Flavour profile: Smoothly warming, clean and savoury this oolong combines flavours of biscuit richness and mineral complexity wrapped up in a subtle charcoal bake. This evolves in subsequent infusions to soft fruitiness with a clean savoury & satisfying finish.
 
Strength: 3/5, Astringency: 1/5, Sweetness: 2/5
 
Leaf: Large dark brown wrinkled leaves with a bronze shimmer & sweet fruity baked savoury biscuit aroma. Blow your hot breath on some dry leaf & be amazed by the intense sweet and spicy fruit aroma that arises!
 
Produced: Spring 2015
Origin: Wuyi Mountains, Nanping region, Fujian province, China.
Tea Cultivar:  Tie Luo Han varietal   Elevation:  1500 - 2000ft

Background: Tie Luo Han is one of Si Da Ming Cong - the four great Wuyi Oolongs. The name is often mistakenly translated as Iron Warrior but in fact originates from the Sanskrit word Arhat (Noble one). Tie means Iron and refers to the rusty colour of the finished leaf. So the name should translate as 'Iron Arhat'. In this light it describes disciples who have achieved enlightenment in the way of the Buddha, and legends tell that the tea varietal originated  outside the cave retreats where these monks resided. We cannot guarantee such spiritual aspirations will be attained if you drink this tea, however feel it can't but help! Tie Luo Han is typically oxidised from 40-50% and ours is medium-high fired. It offers a great introduction to Wuyi teas, and now 3 years old it is ageing nicely. Quality Wuyi oolongs can be aged if stored properly (cool, dark & dry) for many years.

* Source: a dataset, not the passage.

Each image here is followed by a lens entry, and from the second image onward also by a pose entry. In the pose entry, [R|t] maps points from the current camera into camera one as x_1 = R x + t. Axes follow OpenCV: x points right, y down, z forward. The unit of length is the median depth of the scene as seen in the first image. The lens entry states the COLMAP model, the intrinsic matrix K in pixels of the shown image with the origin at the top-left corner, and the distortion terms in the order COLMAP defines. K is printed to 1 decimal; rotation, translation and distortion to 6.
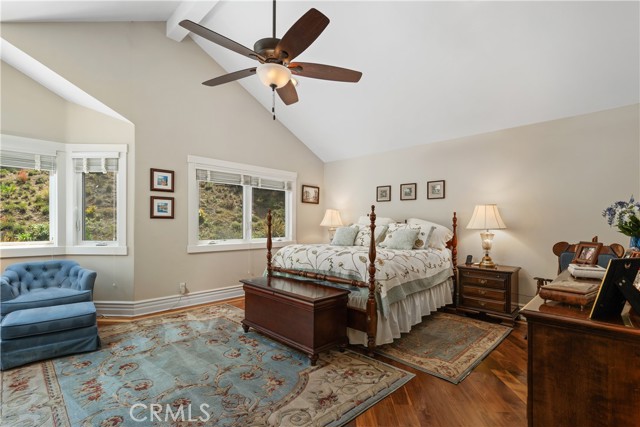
lens RADIAL K [[298.5, 0, 319.0], [0, 298.5, 224.1], [0, 0, 1]] dist [-0.000106, 0.000061]
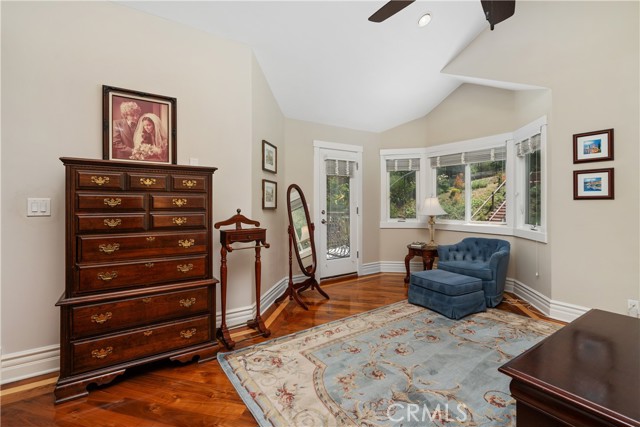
lens RADIAL K [[299.7, 0, 319.1], [0, 299.7, 203.6], [0, 0, 1]] dist [0.000513, 0.000010]
pose [[-0.199016, -0.007281, -0.979969, 0.372742], [-0.003627, 0.999971, -0.006693, -0.002075], [0.979990, 0.002223, -0.199037, 0.590180]]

Wǔ-yí oolongs are traditional teas grown and made in the Wuyi Mountain chain of north-west Fujian Province. Aka Yancha 'rock oolongs' due to the rugged rocky mountain outcrops with challenging farming conditions but reknown terroir. The variety of cultivars from the Wuyi region are typified by complex profiles well suited to repeated infusions to experience the many layers of flavour. They are favoured for their bold flavours that come from the aggressive production style and usually high firing.

Brewing guide: We recommend you try infusing this tea using the Gong-fu cha style in order to appreciate the layered flavours! The idea is to use about double the normal amount of tea with approx 150ml water, concentrating the aroma and flavour. Try using 5-6grams per 150ml @ 99C repeatedly steeped for short periods, eg. 1min30s, 2minutes, 4minutes, 8minutes. To work ideally, you really need a small teapot, gaiwan or teacup with a lid.

For western style use 3.5grams per 250ml, brewed at 99C for 2-3mins. This equates to about 1 heaped tablespoon. Even brewing this way, the leaves easily do 3 infusions, each different but as tasty as each other! Water should be caught just under the boil.